Ex-editor na casa que mais publica ficção científica no Brasil, a Aleph, Daniel Lameira acredita que o mercado já vinha antecipando esse momento — tanto é que está repleto de tramas distópicas derivadas de clássicos como “1984”. A própria Aleph vem resgatando obras icônicas, e em breve publicará “Nós”, do russo Evgueny Zamiatin (livro que inspirou Orwell) e “Despossuídos”, da Ursula K. Le Guin. Curiosamente, a escritora, de 87 anos, respondeu no início do mês a um artigo do “Guardian”, no qual afirma que ficção científica nada tem a ver com “fatos alternativos”: “A comparação não funciona. Nós escritores inventamos coisas (...). Podemos chamá-las de ficção porque não são fatos”.

— O mundo sempre foi parecido com uma distopia para aqueles que não detêm os meios de produção; podemos discutir com qual distopia estamos mais parecidos: o amor à servitude de Huxley, a dominação do Estado, como Zamiatin e Orwell, as lobotomias como “Laranja Mecânica”? — provoca Lameira. — É impossível a ficção concorrer com a realidade. Como diz Wittgenstein: os limites da linguagem são os limites do real.

MODA RECENTE

O editor Erick Santos, da Draco (outra editora nacional prolífica em ficção científica), acredita que a distopia se tornou uma moda recente para o leitor jovem adulto. Mas ele faz uma ressalva sobre como a produção mainstream atual aborda o tema:

— Ela tem questionamentos mais sobre as dores de alguém que crescia e chegava à fase adulta do que profundas reflexões sobre a política e a sociedade. Se tivermos distopias agora, que sejam verdadeiras visões que repensem para onde estamos indo, e não que divida o mundo em quatro ou cinco arquetípicos para que os jovens possam dizer com qual se identificam. Gostaria de ver distopias pesadas e opressoras sem saída, não de romances com ação de videogames.
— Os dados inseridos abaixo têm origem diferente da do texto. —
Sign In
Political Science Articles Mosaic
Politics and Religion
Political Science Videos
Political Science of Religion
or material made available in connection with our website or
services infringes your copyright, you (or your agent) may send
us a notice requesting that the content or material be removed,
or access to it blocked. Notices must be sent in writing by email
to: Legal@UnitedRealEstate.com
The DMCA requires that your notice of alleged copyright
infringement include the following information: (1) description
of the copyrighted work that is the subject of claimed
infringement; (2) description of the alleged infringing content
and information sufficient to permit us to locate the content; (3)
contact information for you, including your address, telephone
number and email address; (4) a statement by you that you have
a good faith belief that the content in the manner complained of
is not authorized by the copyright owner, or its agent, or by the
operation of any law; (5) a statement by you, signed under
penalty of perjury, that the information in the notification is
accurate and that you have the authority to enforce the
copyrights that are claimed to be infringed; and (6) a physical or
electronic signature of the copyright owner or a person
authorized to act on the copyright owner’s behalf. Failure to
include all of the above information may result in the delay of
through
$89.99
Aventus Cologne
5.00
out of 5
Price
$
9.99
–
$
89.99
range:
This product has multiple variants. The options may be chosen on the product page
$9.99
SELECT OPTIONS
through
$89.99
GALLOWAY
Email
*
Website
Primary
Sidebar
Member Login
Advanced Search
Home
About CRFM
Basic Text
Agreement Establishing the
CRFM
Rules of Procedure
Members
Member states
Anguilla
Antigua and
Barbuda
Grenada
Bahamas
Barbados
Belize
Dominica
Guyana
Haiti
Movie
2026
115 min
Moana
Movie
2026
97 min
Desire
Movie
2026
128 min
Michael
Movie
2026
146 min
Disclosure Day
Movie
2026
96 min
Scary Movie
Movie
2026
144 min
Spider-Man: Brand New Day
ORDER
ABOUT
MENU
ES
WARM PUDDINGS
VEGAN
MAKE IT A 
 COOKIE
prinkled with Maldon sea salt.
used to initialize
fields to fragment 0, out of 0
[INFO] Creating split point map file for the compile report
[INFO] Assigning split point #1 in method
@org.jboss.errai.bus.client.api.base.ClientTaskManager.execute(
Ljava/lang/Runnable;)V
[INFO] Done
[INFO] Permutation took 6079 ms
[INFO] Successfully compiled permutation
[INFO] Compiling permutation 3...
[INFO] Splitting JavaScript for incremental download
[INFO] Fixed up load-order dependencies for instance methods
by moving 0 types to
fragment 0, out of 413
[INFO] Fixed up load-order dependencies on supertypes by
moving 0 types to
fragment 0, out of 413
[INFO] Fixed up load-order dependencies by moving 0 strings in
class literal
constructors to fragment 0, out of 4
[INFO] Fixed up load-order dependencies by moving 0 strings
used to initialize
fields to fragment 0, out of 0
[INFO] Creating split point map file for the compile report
Carlos Orsi discorda. Para o autor, o principal desafio da ficção científica hoje é imaginar sociedades futuras que funcionem — "não utopias, mas sociedades meramente funcionais, onde a tecnologia e o conhecimento permitam superar os dilemas atuais", explica o escritor.

— Já mapeamos razoavelmente bem a forma como as coisas podem dar errado. Falta mapear a forma como podem dar certo, mas sem cair no utopismo ingênuo — avalia Orsi, citando o australiano Greg Egan, nunca publicado no Brasil, como um autor que escreveu bons livros nessa linha.— Acho que o "Jornada nas Estrelas" original, dos anos 60, por exemplo, com seu futuro brilhante de uma humanidade reconstruída pós-holocausto nuclear, fez muito mais para criar uma mentalidade de paz e aceitação do que todas as histórias distópicas de canibais percorrendo as ruínas do mundo destruído — acrescenta.

A procura pelo “livro que teria previsto” nosso momento é um erro, segundo o autor de ficção científica Octavio Aragão. Afinal, quando Orwell e muitos outros escreviam sobre o futuro, estavam criando parábolas sobre o presente em que viviam. Não por acaso, muitos dos livros que voltam com força agora foram publicados em épocas especialmente turbulentas (o fascismo dos anos 1930-40 ou o ultraliberalismo dos anos 1980).

— Desde o nascedouro, os leitores têm a tendência de relacionar as qualidades da obra à sua suposta capacidade de antever tecnologias ou estruturas sociais — lembra Aragão. — No entanto, a ficção científica discorre sempre sobre o presente, sobre extrapolações do que já existe, visando uma análise crítica de seu tempo.